Compared to LGC's PatchBufferOp (
https://github.com/GPUOpen-Drivers/llpc/blob/32cda89776980202597d5bf4ed4447a1bae64047/lgc/patch/PatchBufferOp.cpp
): this pass

  • Also handles vectors of ptr addrspace(7)s
  • Also handles function boundaries
  • Includes the same uniform buffer optimization for loops and

conditionals

  • Does *not* handle memcpy() and friends (this is future work)
  • Does *not* break up large loads and stores into smaller parts. This

should be handled by extending the legalization
of *.buffer.{load,store} to handle larger types by producing multiple
instructions (the same way ordinary LOAD and STORE are legalized).
That work is planned for a followup commit.

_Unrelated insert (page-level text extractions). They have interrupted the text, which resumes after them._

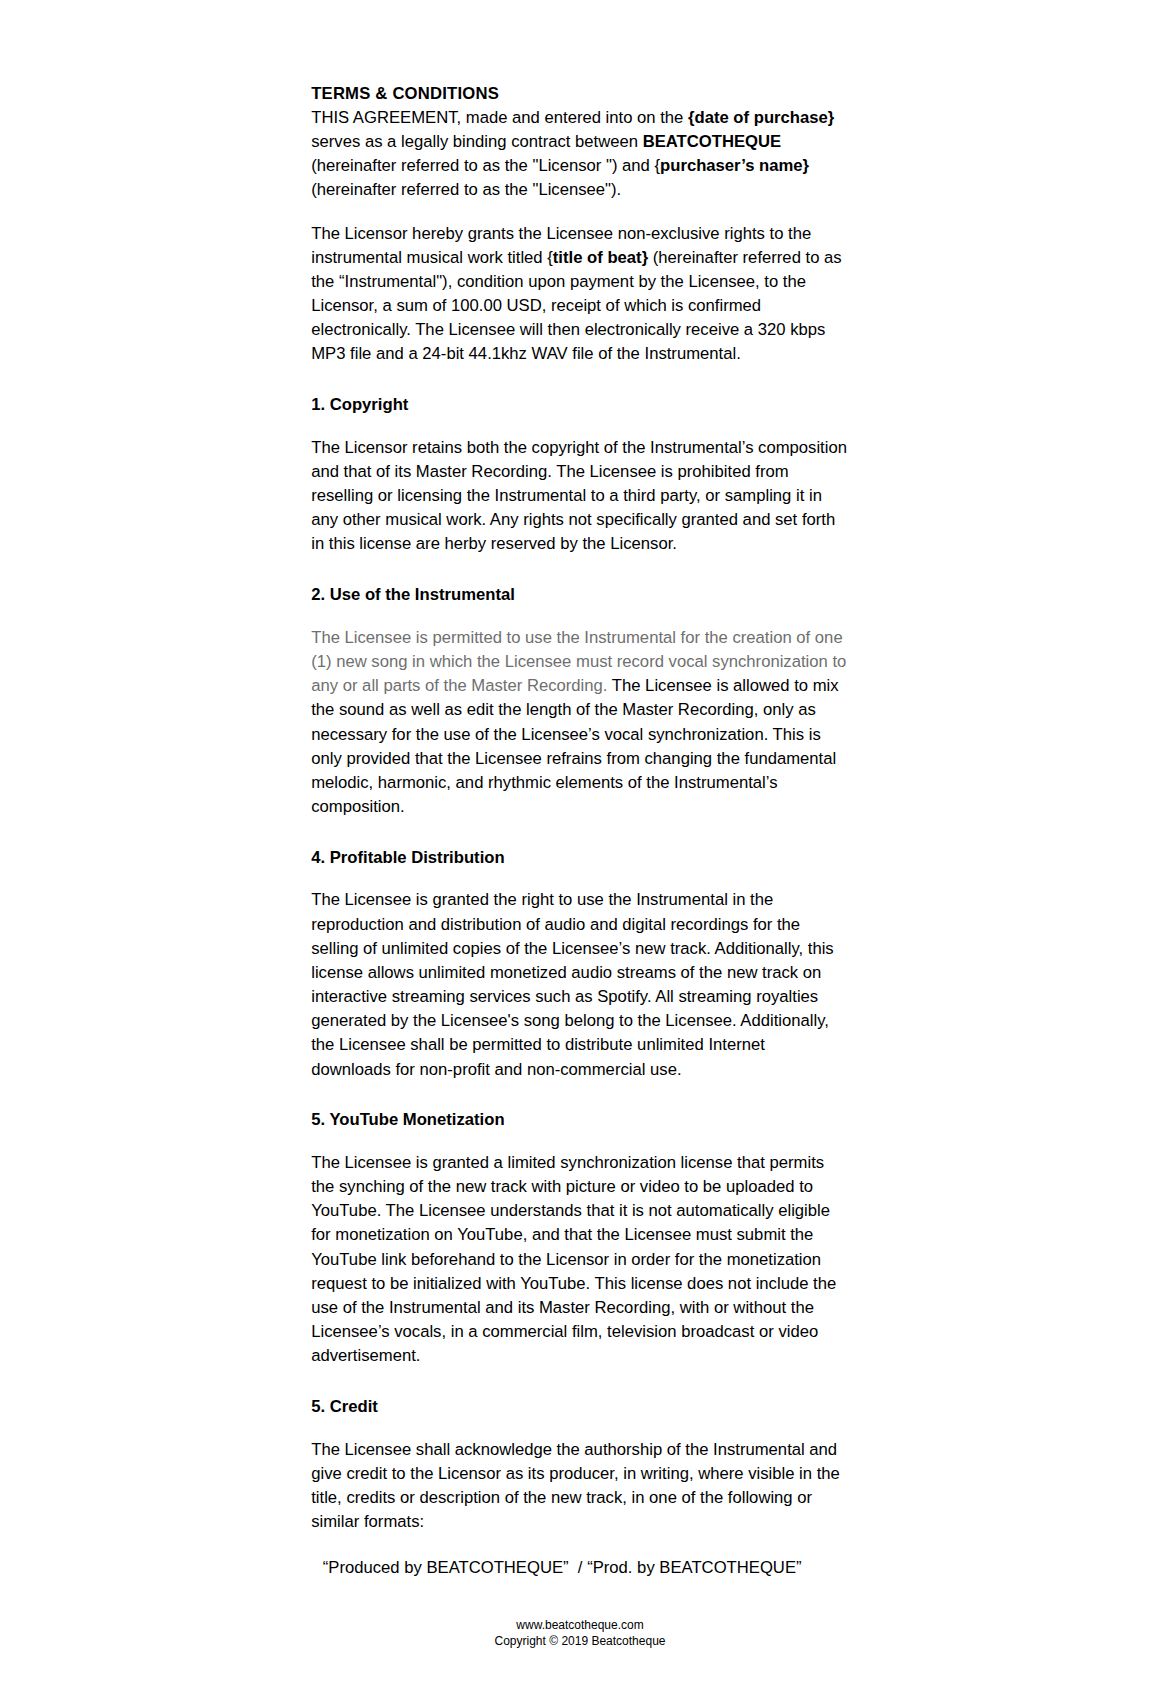TERMS & CONDITIONS
THIS AGREEMENT, made and entered into on the {date of purchase} serves as a legally binding contract between BEATCOTHEQUE (hereinafter referred to as the "Licensor ") and {purchaser’s name} (hereinafter referred to as the "Licensee").
The Licensor hereby grants the Licensee non-exclusive rights to the instrumental musical work titled {title of beat} (hereinafter referred to as the “Instrumental"), condition upon payment by the Licensee, to the Licensor, a sum of 100.00 USD, receipt of which is confirmed electronically. The Licensee will then electronically receive a 320 kbps MP3 file and a 24-bit 44.1khz WAV file of the Instrumental.
1. Copyright
The Licensor retains both the copyright of the Instrumental’s composition and that of its Master Recording. The Licensee is prohibited from reselling or licensing the Instrumental to a third party, or sampling it in any other musical work. Any rights not specifically granted and set forth in this license are herby reserved by the Licensor.
2. Use of the Instrumental
The Licensee is permitted to use the Instrumental for the creation of one (1) new song in which the Licensee must record vocal synchronization to any or all parts of the Master Recording. The Licensee is allowed to mix the sound as well as edit the length of the Master Recording, only as necessary for the use of the Licensee’s vocal synchronization. This is only provided that the Licensee refrains from changing the fundamental melodic, harmonic, and rhythmic elements of the Instrumental’s composition.
4. Profitable Distribution
The Licensee is granted the right to use the Instrumental in the reproduction and distribution of audio and digital recordings for the selling of unlimited copies of the Licensee’s new track. Additionally, this license allows unlimited monetized audio streams of the new track on interactive streaming services such as Spotify. All streaming royalties generated by the Licensee's song belong to the Licensee. Additionally, the Licensee shall be permitted to distribute unlimited Internet downloads for non-profit and non-commercial use.
5. YouTube Monetization
The Licensee is granted a limited synchronization license that permits the synching of the new track with picture or video to be uploaded to YouTube. The Licensee understands that it is not automatically eligible for monetization on YouTube, and that the Licensee must submit the YouTube link beforehand to the Licensor in order for the monetization request to be initialized with YouTube. This license does not include the use of the Instrumental and its Master Recording, with or without the Licensee’s vocals, in a commercial film, television broadcast or video advertisement.
5. Credit
The Licensee shall acknowledge the authorship of the Instrumental and give credit to the Licensor as its producer, in writing, where visible in the title, credits or description of the new track, in one of the following or similar formats:
“Produced by BEATCOTHEQUE” / “Prod. by BEATCOTHEQUE”
www.beatcotheque.com
Copyright © 2019 Beatcotheque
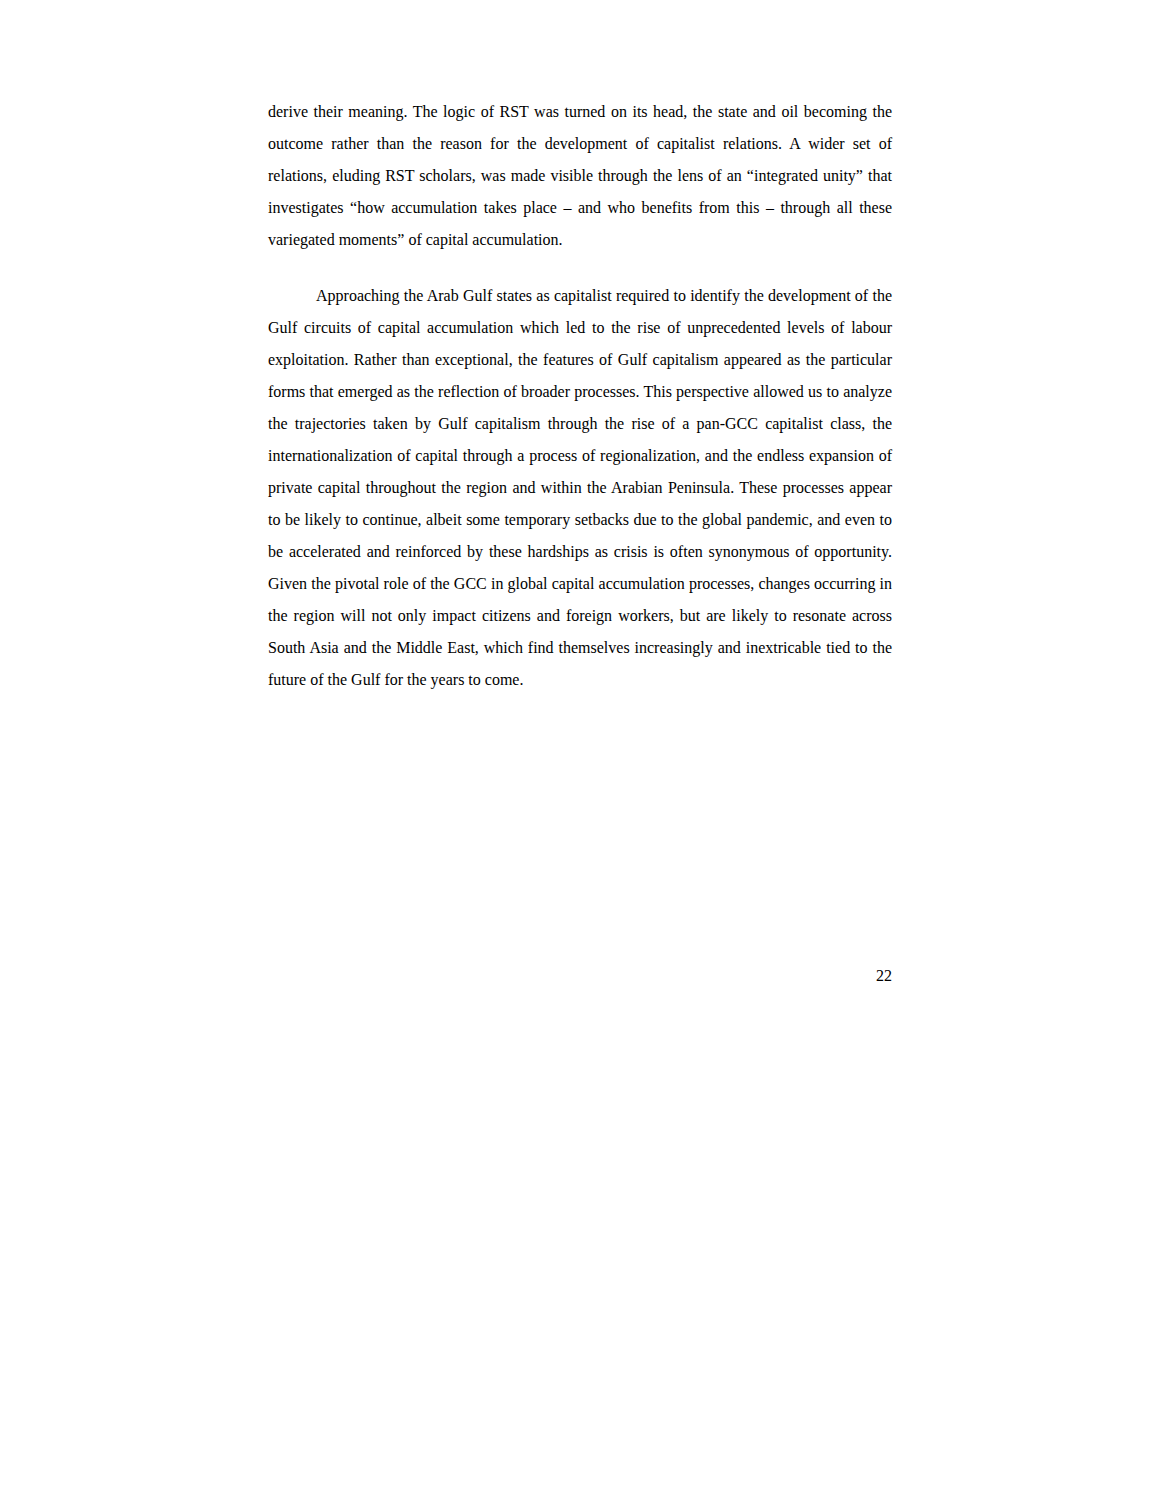derive their meaning. The logic of RST was turned on its head, the state and oil becoming the outcome rather than the reason for the development of capitalist relations. A wider set of relations, eluding RST scholars, was made visible through the lens of an “integrated unity” that investigates “how accumulation takes place – and who benefits from this – through all these variegated moments” of capital accumulation.
Approaching the Arab Gulf states as capitalist required to identify the development of the Gulf circuits of capital accumulation which led to the rise of unprecedented levels of labour exploitation. Rather than exceptional, the features of Gulf capitalism appeared as the particular forms that emerged as the reflection of broader processes. This perspective allowed us to analyze the trajectories taken by Gulf capitalism through the rise of a pan-GCC capitalist class, the internationalization of capital through a process of regionalization, and the endless expansion of private capital throughout the region and within the Arabian Peninsula. These processes appear to be likely to continue, albeit some temporary setbacks due to the global pandemic, and even to be accelerated and reinforced by these hardships as crisis is often synonymous of opportunity. Given the pivotal role of the GCC in global capital accumulation processes, changes occurring in the region will not only impact citizens and foreign workers, but are likely to resonate across South Asia and the Middle East, which find themselves increasingly and inextricable tied to the future of the Gulf for the years to come.
22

  • Does *not* have special logic for handling divergent buffer

descriptors. The logic in LGC is, as far as I can tell, incorrect in
general, and, per discussions with @nhaehnle, isn't widely used.
Therefore, divergent descriptors are handled with waterfall loops
later in legalization.

As a final matter, this commit updates atomic expansion to treat
buffer operations analogously to global ones.

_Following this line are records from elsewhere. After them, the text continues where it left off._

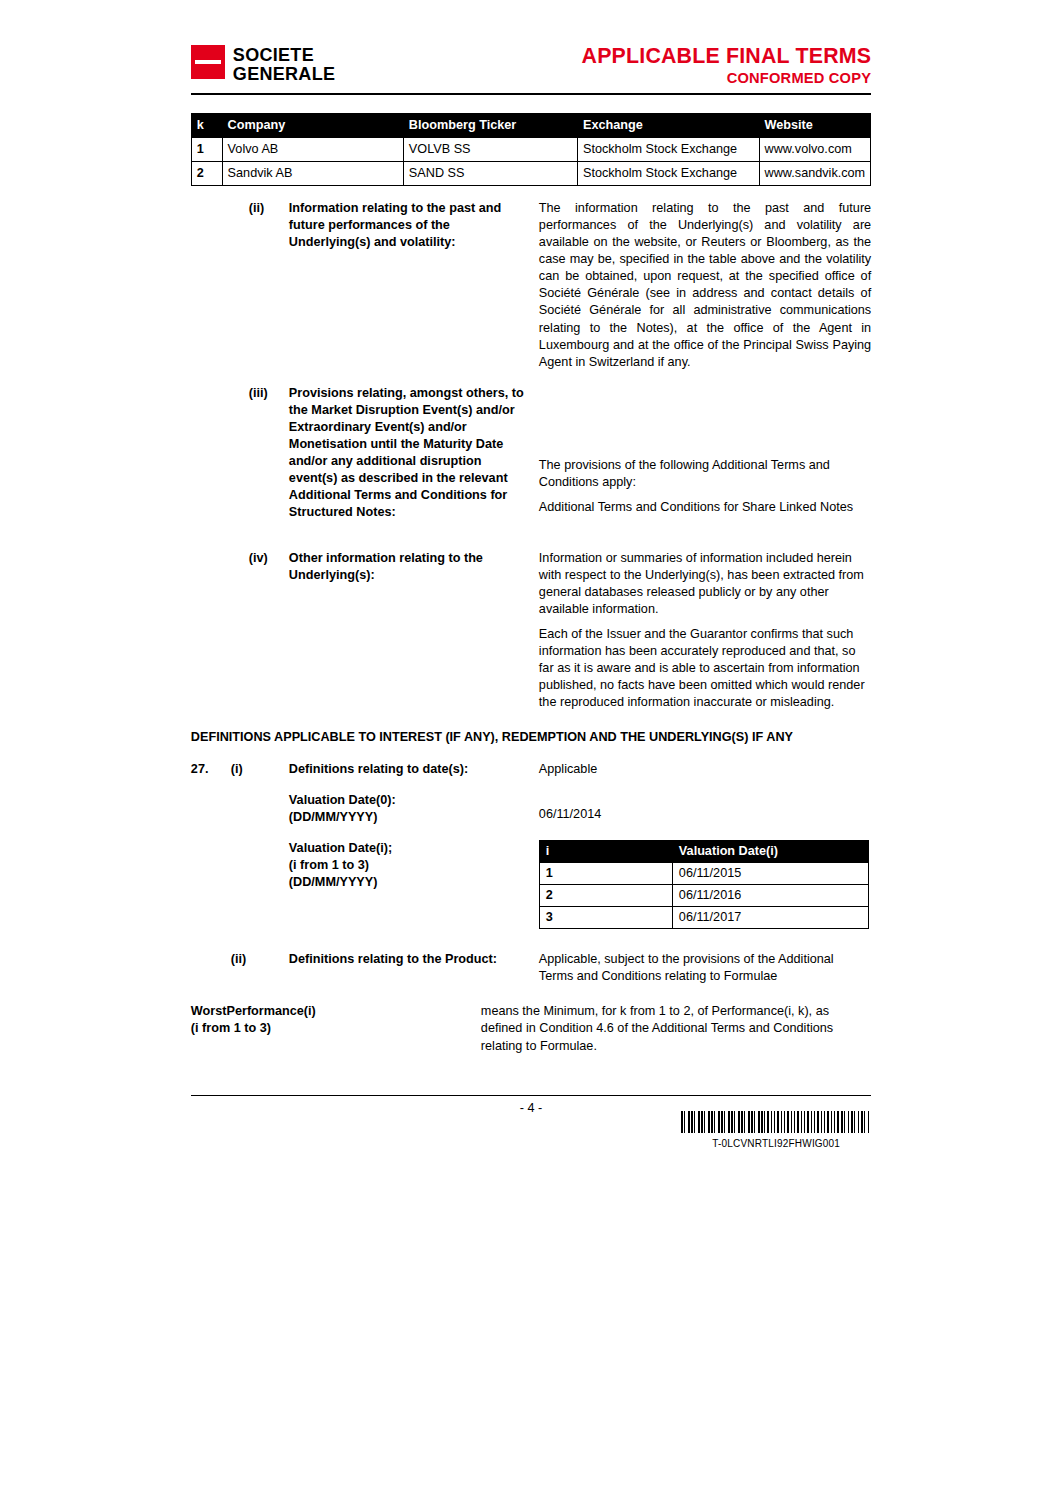SOCIETE
GENERALE
APPLICABLE FINAL TERMS
CONFORMED COPY
| k | Company | Bloomberg Ticker | Exchange | Website |
| --- | --- | --- | --- | --- |
| 1 | Volvo AB | VOLVB SS | Stockholm Stock Exchange | www.volvo.com |
| 2 | Sandvik AB | SAND SS | Stockholm Stock Exchange | www.sandvik.com |
(ii)
Information relating to the past and future performances of the Underlying(s) and volatility:
The information relating to the past and future performances of the Underlying(s) and volatility are available on the website, or Reuters or Bloomberg, as the case may be, specified in the table above and the volatility can be obtained, upon request, at the specified office of Société Générale (see in address and contact details of Société Générale for all administrative communications relating to the Notes), at the office of the Agent in Luxembourg and at the office of the Principal Swiss Paying Agent in Switzerland if any.
(iii)
Provisions relating, amongst others, to the Market Disruption Event(s) and/or Extraordinary Event(s) and/or Monetisation until the Maturity Date and/or any additional disruption event(s) as described in the relevant Additional Terms and Conditions for Structured Notes:
The provisions of the following Additional Terms and Conditions apply:
Additional Terms and Conditions for Share Linked Notes
(iv)
Other information relating to the Underlying(s):
Information or summaries of information included herein with respect to the Underlying(s), has been extracted from general databases released publicly or by any other available information.
Each of the Issuer and the Guarantor confirms that such information has been accurately reproduced and that, so far as it is aware and is able to ascertain from information published, no facts have been omitted which would render the reproduced information inaccurate or misleading.
DEFINITIONS APPLICABLE TO INTEREST (IF ANY), REDEMPTION AND THE UNDERLYING(S) IF ANY
27.
(i)
Definitions relating to date(s):
Applicable
Valuation Date(0):
(DD/MM/YYYY)
06/11/2014
Valuation Date(i);
(i from 1 to 3)
(DD/MM/YYYY)
| i | Valuation Date(i) |
| --- | --- |
| 1 | 06/11/2015 |
| 2 | 06/11/2016 |
| 3 | 06/11/2017 |
(ii)
Definitions relating to the Product:
Applicable, subject to the provisions of the Additional Terms and Conditions relating to Formulae
WorstPerformance(i)
(i from 1 to 3)
means the Minimum, for k from 1 to 2, of Performance(i, k), as defined in Condition 4.6 of the Additional Terms and Conditions relating to Formulae.
- 4 -
T-0LCVNRTLI92FHWIG001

(One question for reviewers: is the new pass is the right place?
Should it be later in the pipeline?)

Diff Detail

Event Timeline

krzysz00 created this revision.Aug 21 2023, 2:59 PM
Herald added a project: Restricted Project. · View Herald TranscriptAug 21 2023, 2:59 PM
krzysz00 requested review of this revision.Aug 21 2023, 2:59 PM
Herald added a project: Restricted Project. · View Herald TranscriptAug 21 2023, 2:59 PM

This patch adds 4 new uses of UndefValue::get. Could you please check if some of these can be replaced with poison?
We are tying to get rid of undef.
Thanks!

krzysz00 updated this revision to Diff 552362.Aug 22 2023, 7:49 AM

Swap one of the undefs for poison

@nlopes

  • Two of the UndefValue uses are in splitting up an existing undef
  • One is respecting "When an Instruction is deleted, its debug uses change to undef. " from the documentation on how to update debug info for pass authors
  • The last has been changed to poison

@nlopes

  • Two of the UndefValue uses are in splitting up an existing undef
  • One is respecting "When an Instruction is deleted, its debug uses change to undef. " from the documentation on how to update debug info for pass authors
  • The last has been changed to poison

Thank you!

The debug information stuff hasn't been migrated to poison yet, yes.

arsenm added inline comments.Aug 23 2023, 4:36 PM
llvm/lib/Target/AMDGPU/AMDGPULowerBufferFatPointers.cpp
259

Use the queried integer type from the DataLayout?

547–548

don't you just need reverse iteration and/or make_early_inc_range?

krzysz00 updated this revision to Diff 553180.Aug 24 2023, 10:09 AM

Use data layout widths instead of hardcoded pointer widths

Also, swap from a worklist to an early_inc_range for the memory operation rewrites.

krzysz00 marked 2 inline comments as done.Aug 24 2023, 2:03 PM
krzysz00 added inline comments.Aug 25 2023, 7:22 AM
llvm/lib/Target/AMDGPU/AMDGPULowerBufferFatPointers.cpp
946

Document why this traversal order is enough

1225

@nhaehnle Upstream atomic_load from graphics?

1281

We might have instructions for this but no intrinsics?

1761

Give isBufferFatPtrConst a cache but make it fully recursive

1825

What about making a new function and moving the basic blocks? (Example needed)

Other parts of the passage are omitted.